Rutherford is now hoping to carry that positive momentum into the full OSCAAR campaign in 2019.

“I just want to have some fun and run competitive,” he commented. “I am excited to get to some tracks we don’t normally get to. A few heat wins, or a feature win, of course would be awesome.”

Rutherford stated the idea of building a Biscayne came about easily, after finding out a good friend of his, Crash Myers, was trying to get of the body.

“After some talking, he gave it to us to use,” Rutherford recalled.
With the car built, Rutherford plans to run the full schedule, beginning with the season opener at Sunset Speedway in May to the championship weekend at Peterborough Speedway in October.

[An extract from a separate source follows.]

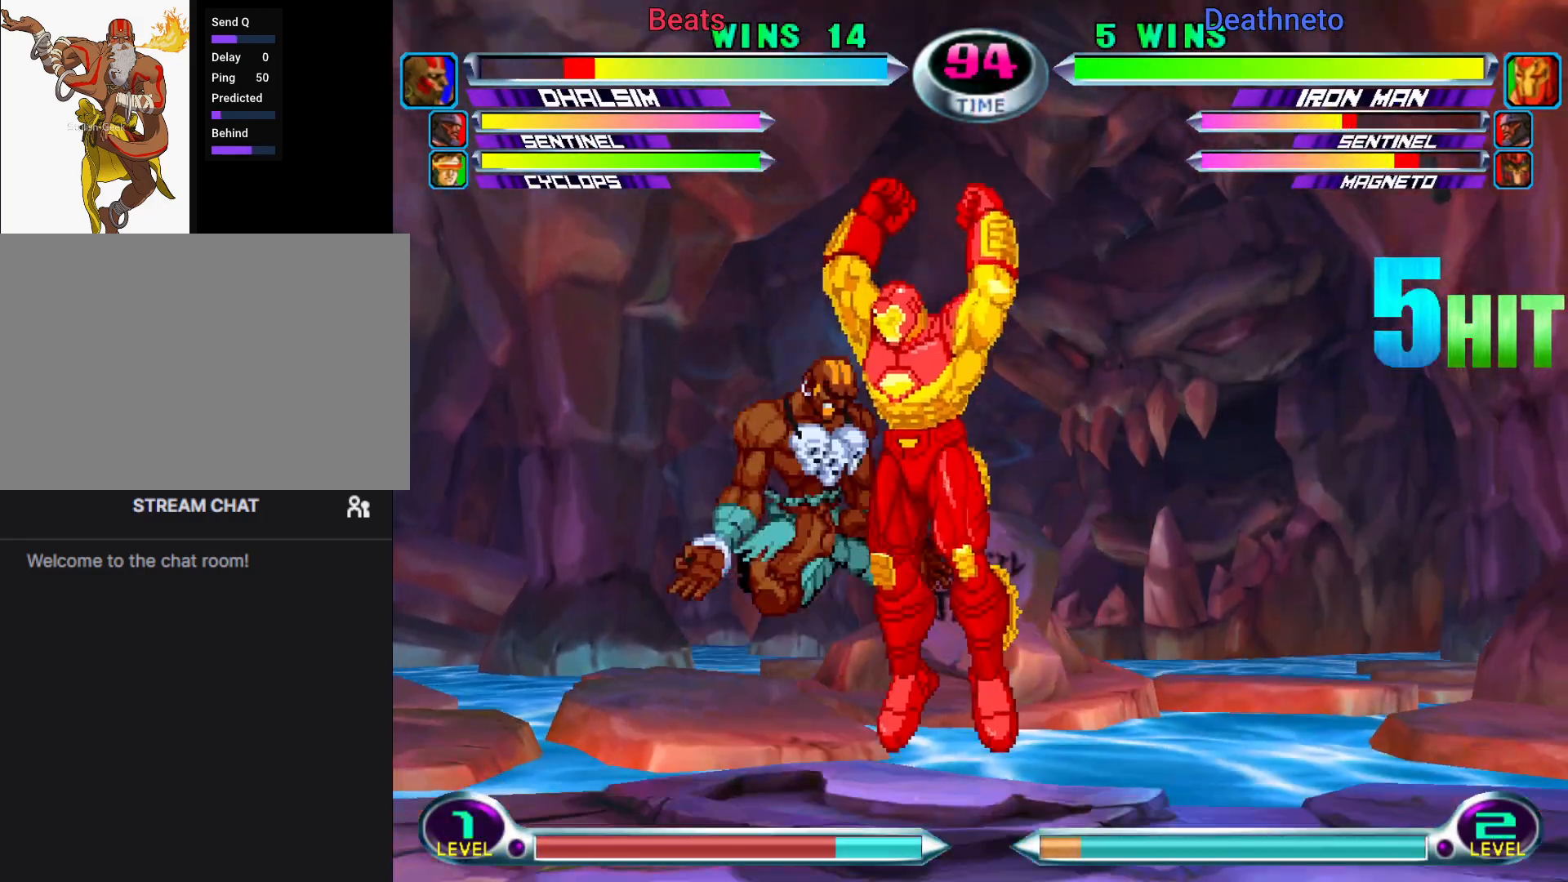
Gameplay with a controller (arcade stick); each line is a JSON object with the inputs held at the frame after it. "events" lists button and stick changes between this image and that frame as [ms after this image, input, new state], when the widget could be followed in between. Not read: L3 R3.
{"buttons": [], "left_stick": "down-left", "events": [[83, "SQUARE", "up"], [133, "SQUARE", "down"], [267, "SQUARE", "up"], [350, "left_stick", "down-left"], [417, "CROSS", "down"], [417, "R2", "down"], [483, "CROSS", "up"], [483, "R2", "up"]]}
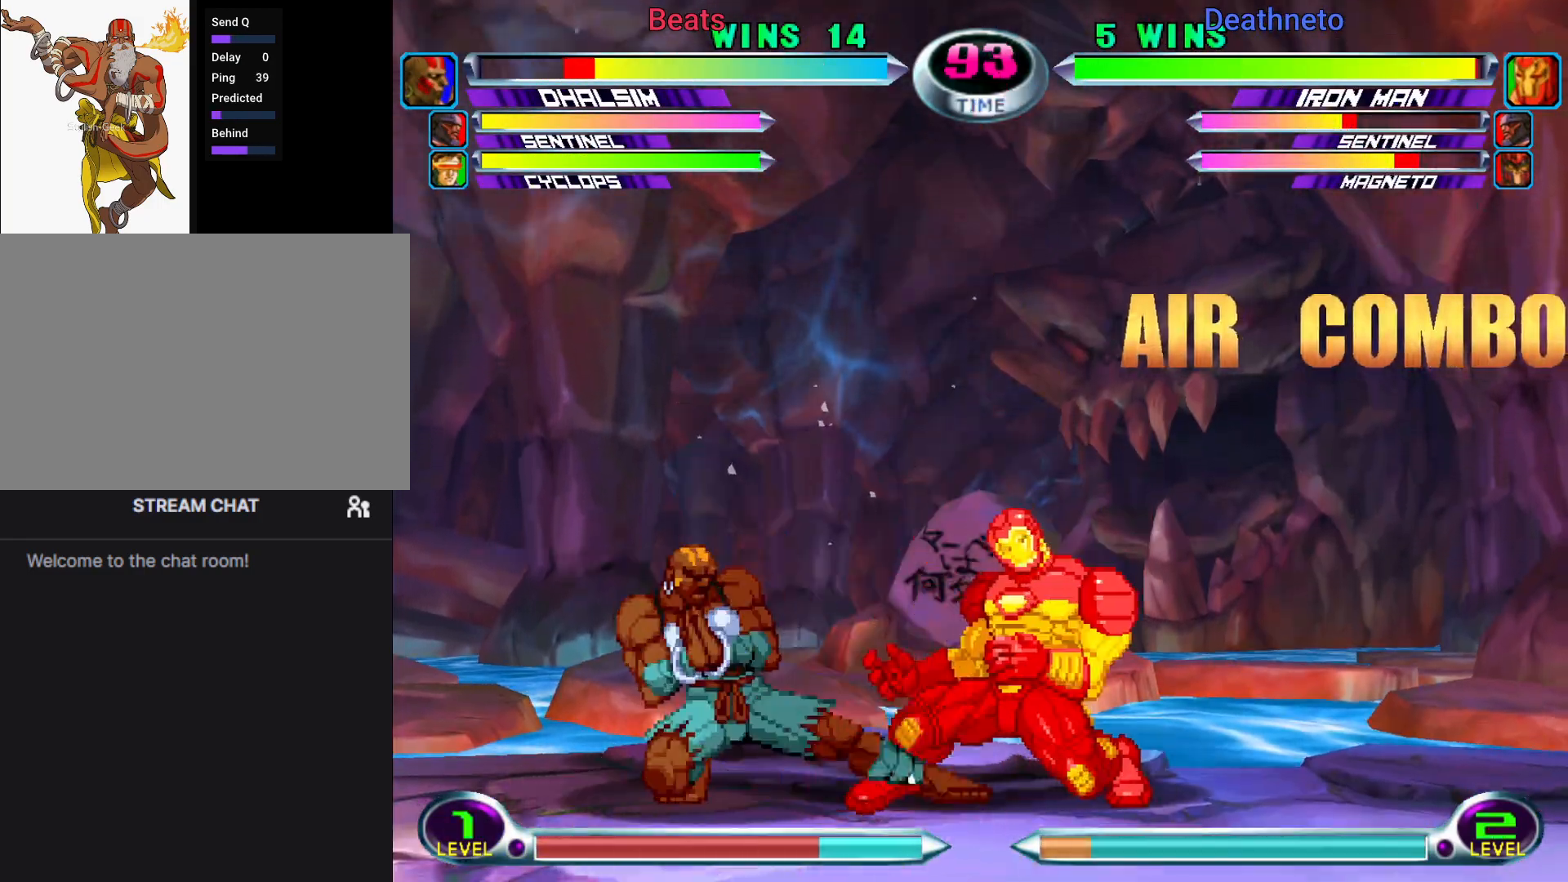
{"buttons": [], "left_stick": "center", "events": [[50, "SQUARE", "down"], [183, "SQUARE", "up"], [300, "left_stick", "center"], [433, "left_stick", "right"], [500, "left_stick", "center"]]}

Though like many drivers, the pair of trips to Jukasa Motor Speedway are certainly circled on his calendar.

“I grew up going there watching my dad and other family friends run there Sundays, and it closed down just as I getting into racing,” he commented. “So I never got to run there – until now.”

Although he only has one start under his belt, he also knows the challenge ahead of him competition-wise is sizable.

“I didn’t get to catch many of the races last year, but from what I saw on YouTube, there was great side-by-side racing,” he said. “We got our work cut out for us, but we’re up for the challenge.”

Rutherford originally got interested in racing by his dad buying his first mini stock from Crash Myers for his 13th weekend. Since then, he says they’ve “been at the track every weekend since,” with success along the way at that.

“I’d have to say my most memorable moment to date would be finally winning a championship at Flamboro  last year in the Pro Four class,” he added. “We had a great season with five feature wins and the championship.”